In a land content to embrace cricketing exaggeration it is no surprise this Indian team is not as good as we believed — it is yet to win a series overseas in the literal sense — yet neither is it as insipid as we now claim. Wright and Ganguly and Leipus and Dravid have helped energise this team and set it somewhat on the path to greater things: the coach has brought discipline and professionalism; the trainer has helped them learn to turn left to the gym instead of right to the restaurant; the captain has been defiant in demanding a team of his choice and nurturing young fellows; the vice-captain has been a role model in every way possible, from punctuality to work ethic.

They have done reasonably well, but carry a powerful irony with them; in most countries such a team would be a reflection of the system; in India, we hope, mostly vainly, that the system will be educated by this team.

This team must keep reinventing itself, never slipping into complacency, renewing itself with fresh and resilient young blood, discovering refreshing alternatives to men whose time it is to leave. We know that, but just do not know how. Australia does, for it has forged not just a dynasty but learnt to keep it going by judicious replenishments.

India, for instance, has need for not one opener but two, for Sehwag will agree it is not his preferred role. India, in less time than it believes it has, will require replacements for Laxman, Dravid, Tendulkar and Ganguly. Disaster is heading our way and we are yawning.

After all, who will drive change, who will take responsibility for hard decisions, who will be the architect of a new era? Can a politician's son who leads the BCCI demand a blueprint and will he understand one when given it; furthermore, is there anyone to craft it; will Jagmohan Dalmiya write a future of us when the BCCI can't even award television rights (a routine function) without it becoming a national disgrace; will treasurer Jyoti Bajpai do something more than warm a seat on the BCCI longer than some players' life-spans; will selectors, who have played chequers with Yuvraj and Chopra and left both shorn of confidence, draft sensible change. We are entitled to be nervous.

Leipus is departing, John Wright's tenure will come to an end one of these days, and has any official got bored of discussing political alignments in the board to ponder succession and the need for a smooth handover.

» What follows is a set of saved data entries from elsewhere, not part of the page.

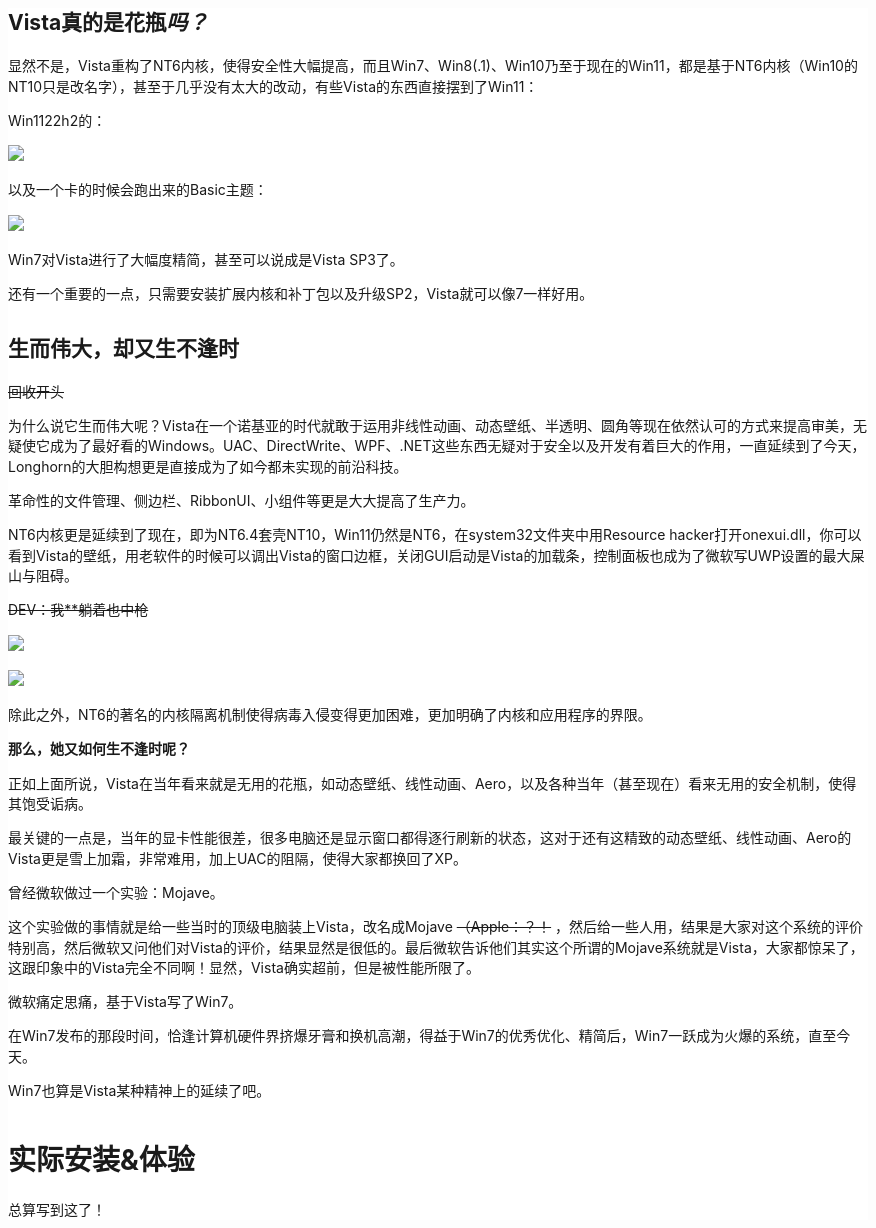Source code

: ## Vista真的是花瓶*吗？*

显然不是，Vista重构了NT6内核，使得安全性大幅提高，而且Win7、Win8(.1)、Win10乃至于现在的Win11，都是基于NT6内核（Win10的NT10只是改名字），甚至于几乎没有太大的改动，有些Vista的东西直接摆到了Win11：

Win1122h2的：

![](https://bu.dusays.com/2023/01/20/63ca12cdb96e9.webp)

以及一个卡的时候会跑出来的Basic主题：

![](https://bu.dusays.com/2023/01/20/63ca12cf4b8a0.webp)

Win7对Vista进行了大幅度精简，甚至可以说成是Vista SP3了。

还有一个重要的一点，只需要安装扩展内核和补丁包以及升级SP2，Vista就可以像7一样好用。

## 生而伟大，却又生不逢时

~~回收开头~~

为什么说它生而伟大呢？Vista在一个诺基亚的时代就敢于运用非线性动画、动态壁纸、半透明、圆角等现在依然认可的方式来提高审美，无疑使它成为了最好看的Windows。UAC、DirectWrite、WPF、.NET这些东西无疑对于安全以及开发有着巨大的作用，一直延续到了今天，Longhorn的大胆构想更是直接成为了如今都未实现的前沿科技。

革命性的文件管理、侧边栏、RibbonUI、小组件等更是大大提高了生产力。

NT6内核更是延续到了现在，即为NT6.4套壳NT10，Win11仍然是NT6，在system32文件夹中用Resource hacker打开onexui.dll，你可以看到Vista的壁纸，用老软件的时候可以调出Vista的窗口边框，关闭GUI启动是Vista的加载条，控制面板也成为了微软写UWP设置的最大屎山与阻碍。

~~DEV：我\*\*躺着也中枪~~

![](https://bu.dusays.com/2023/01/20/63ca12d06d7ee.webp)

![](https://bu.dusays.com/2023/01/20/63ca12d16ee85.webp)

除此之外，NT6的著名的内核隔离机制使得病毒入侵变得更加困难，更加明确了内核和应用程序的界限。

**那么，她又如何生不逢时呢？**

正如上面所说，Vista在当年看来就是无用的花瓶，如动态壁纸、线性动画、Aero，以及各种当年（甚至现在）看来无用的安全机制，使得其饱受诟病。

最关键的一点是，当年的显卡性能很差，很多电脑还是显示窗口都得逐行刷新的状态，这对于还有这精致的动态壁纸、线性动画、Aero的Vista更是雪上加霜，非常难用，加上UAC的阻隔，使得大家都换回了XP。

曾经微软做过一个实验：Mojave。

这个实验做的事情就是给一些当时的顶级电脑装上Vista，改名成Mojave ~~（Apple：？！~~ ，然后给一些人用，结果是大家对这个系统的评价特别高，然后微软又问他们对Vista的评价，结果显然是很低的。最后微软告诉他们其实这个所谓的Mojave系统就是Vista，大家都惊呆了，这跟印象中的Vista完全不同啊！显然，Vista确实超前，但是被性能所限了。

微软痛定思痛，基于Vista写了Win7。

在Win7发布的那段时间，恰逢计算机硬件界挤爆牙膏和换机高潮，得益于Win7的优秀优化、精简后，Win7一跃成为火爆的系统，直至今天。

Win7也算是Vista某种精神上的延续了吧。

# 实际安装&体验

总算写到这了！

Furthermore, we don't need the Australians to widen the cracks in the team. An Indian team member apparently told an Australian selector that Ganguly suffers from "greenwicket-itis", and irrespective of the truth of the charge, only we can wound ourselves further when already bleeding. Already there is talk of a gentle hum of discontent among young men in the team about Ganguly's absence from the two Tests, but are these fellows ready to offer themselves up as leadership alternatives? It is pointless to hysterically call for Ganguly's head and conveniently erase his accomplishments, but in a hypothetical scenario, even if Dravid, the obvious choice, took over from Ganguly, it would be a 2-3 year solution; and then who would follow? Sehwag and Harbhajan?

Both men are finely skilled but captaincy is not about a boundary struck or ball turned; it is about people management, setting the standard at the gym, in what they eat, in the way they conduct themselves, in their discipline at nets, in their dealings with media, in their leadership at team meetings. At present, Harbhajan on the field is a picture of intemperate behaviour, and Sehwag's occasional rashness with the bat does not echo the responsibility a captain must display. These men have potential but must step up and take the load from the shoulders of older men.

The Indian team is not falling apart, but some stitches in the seam have come loose. Soon enough, if they are successful against South Africa and Pakistan, some might see this tour as a distant bad dream, a mere hiccup, but that, too, would be an escape from reality. The truth is the system must change and this team must renew itself. Anything else and India will creep out of the sunlight and back into the dark ages.